* [Exercise details] Please write out the final portion of the records below exactly: the line containing "coffee maker: none", every line after it, and nothing else.

=== Entries provided ===

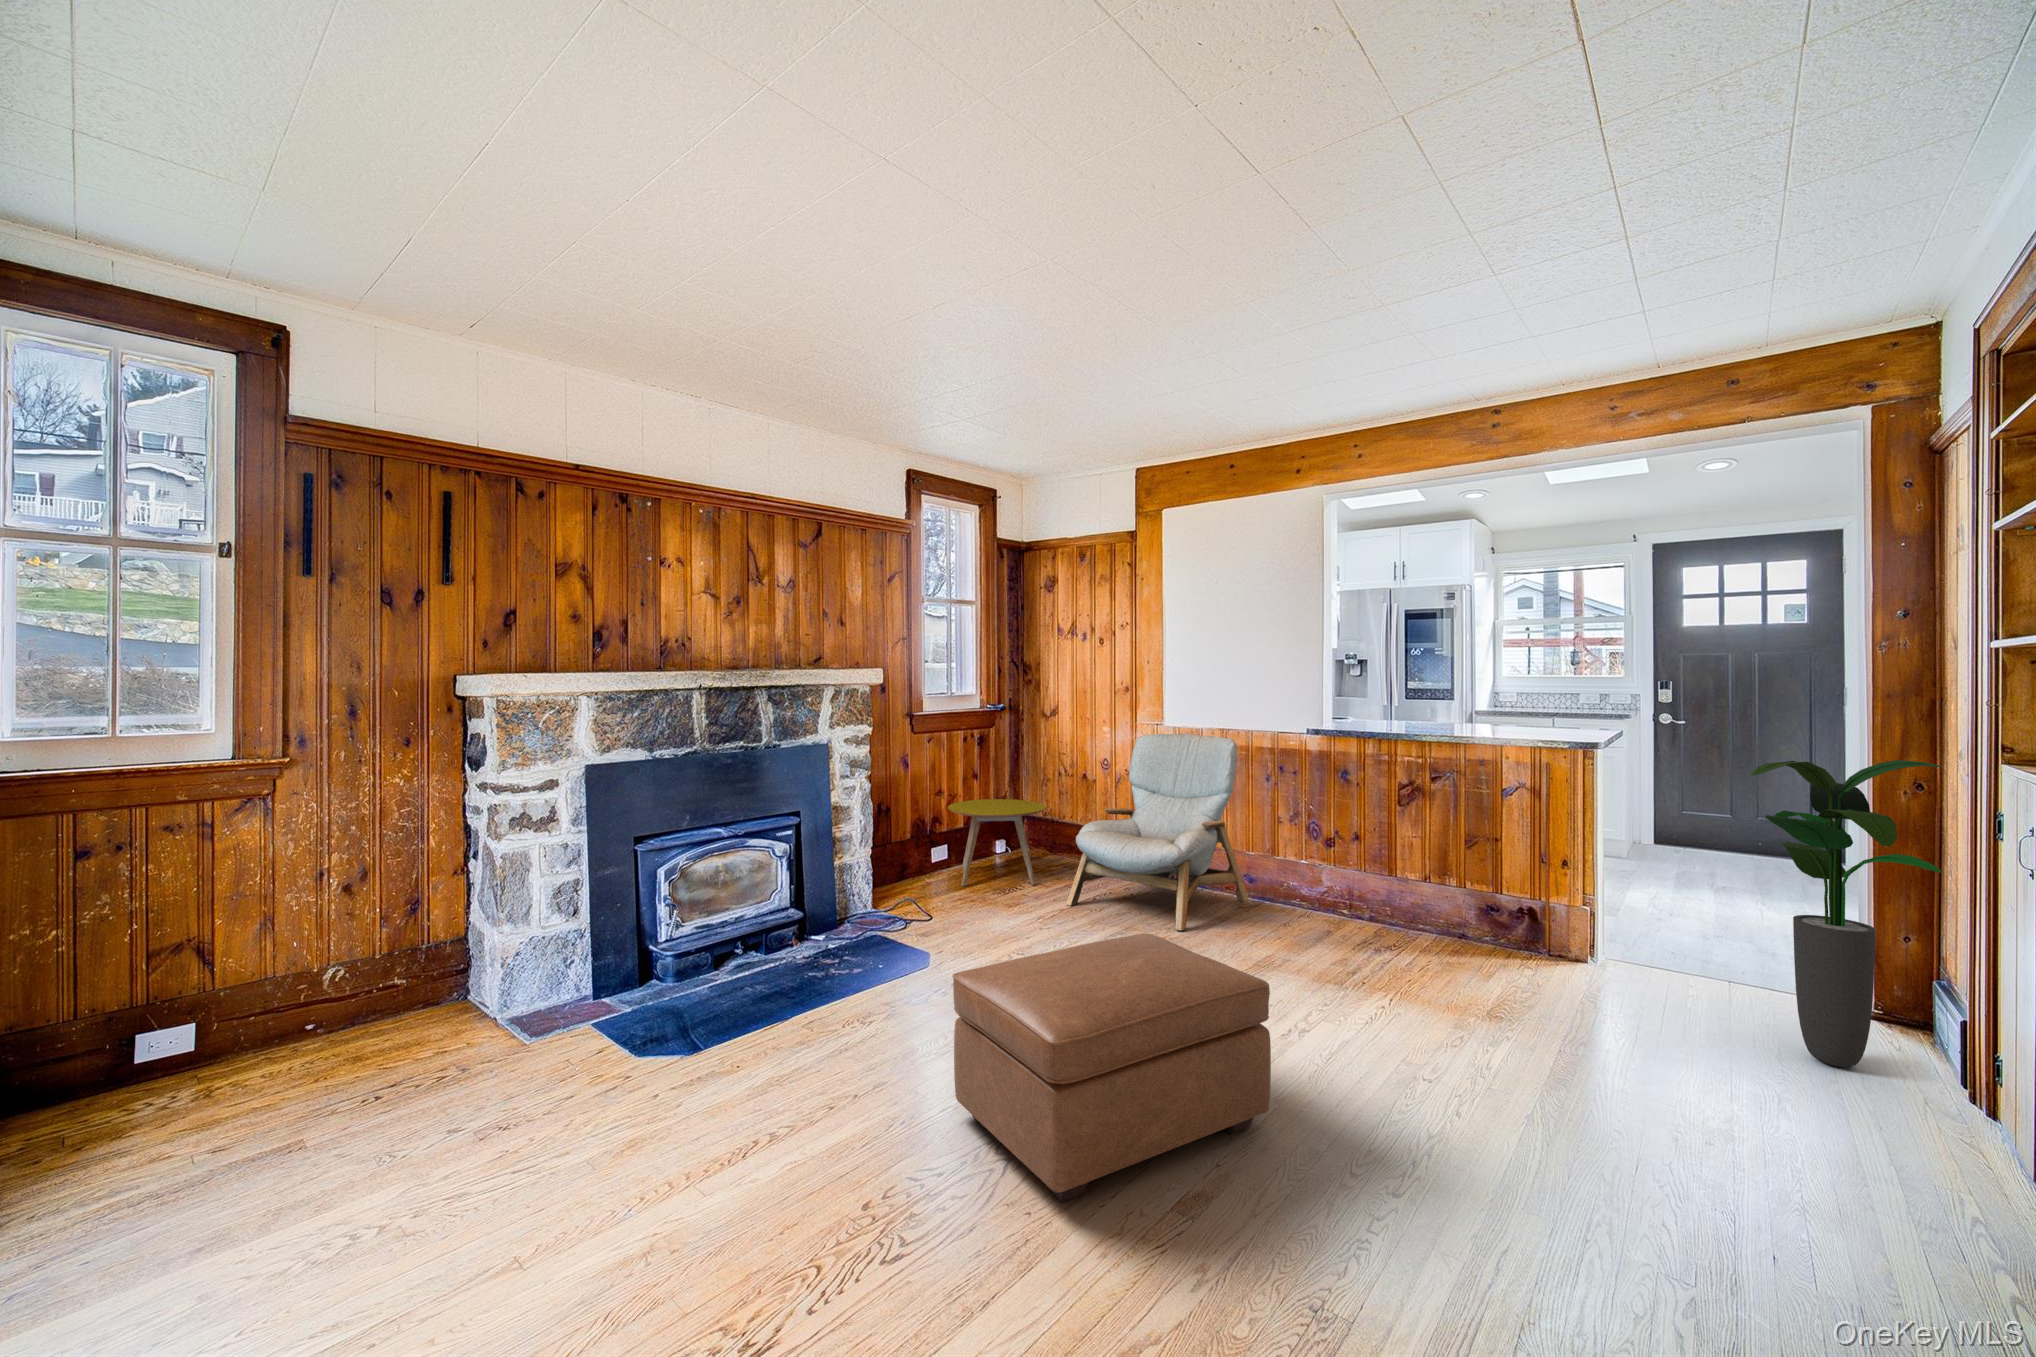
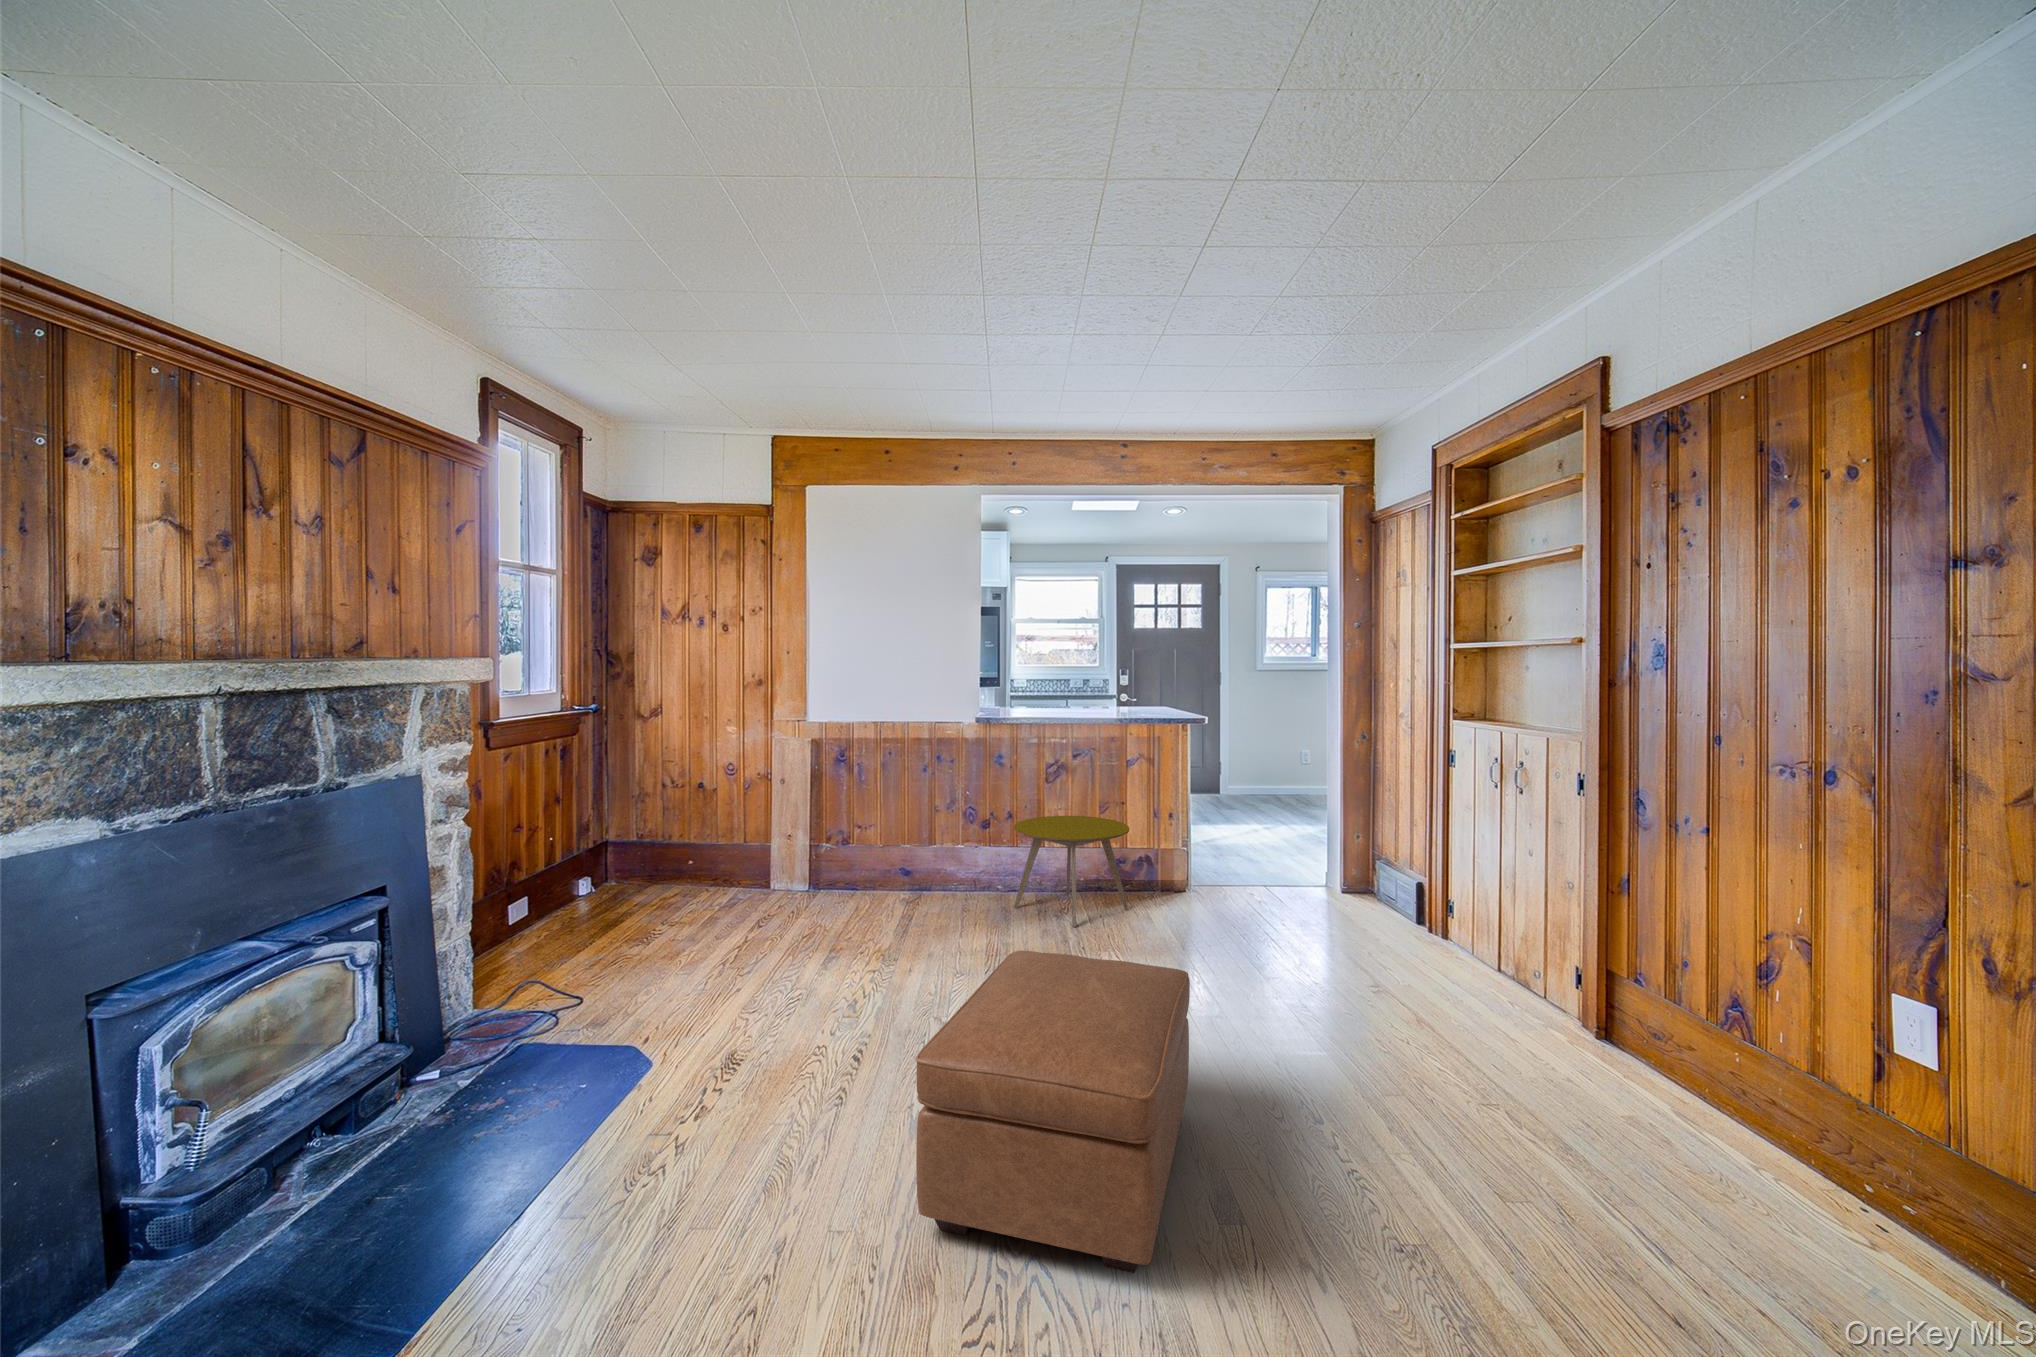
armchair: present [1066,733,1249,931] -> none [738,730,914,942]
potted plant: present [1751,760,1942,1067] -> none [1329,726,1429,934]
side table: present [948,799,1046,886] -> present [1014,816,1129,927]

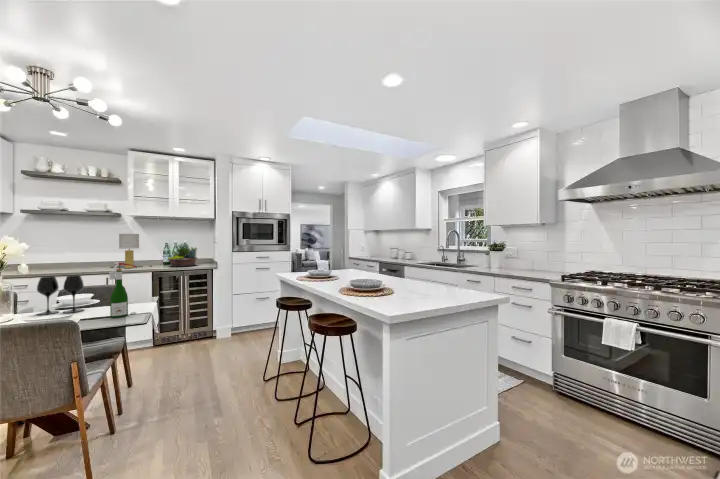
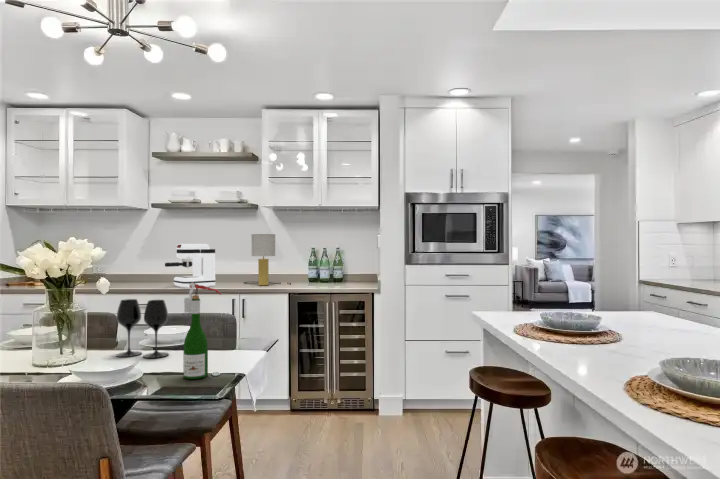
coffee maker: none [36,241,87,273] -> present [165,244,215,288]
succulent planter: present [168,244,197,267] -> none [310,248,353,287]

===

* [Answer for this exercise]
coffee maker: none [36,241,87,273] -> present [165,244,215,288]
succulent planter: present [168,244,197,267] -> none [310,248,353,287]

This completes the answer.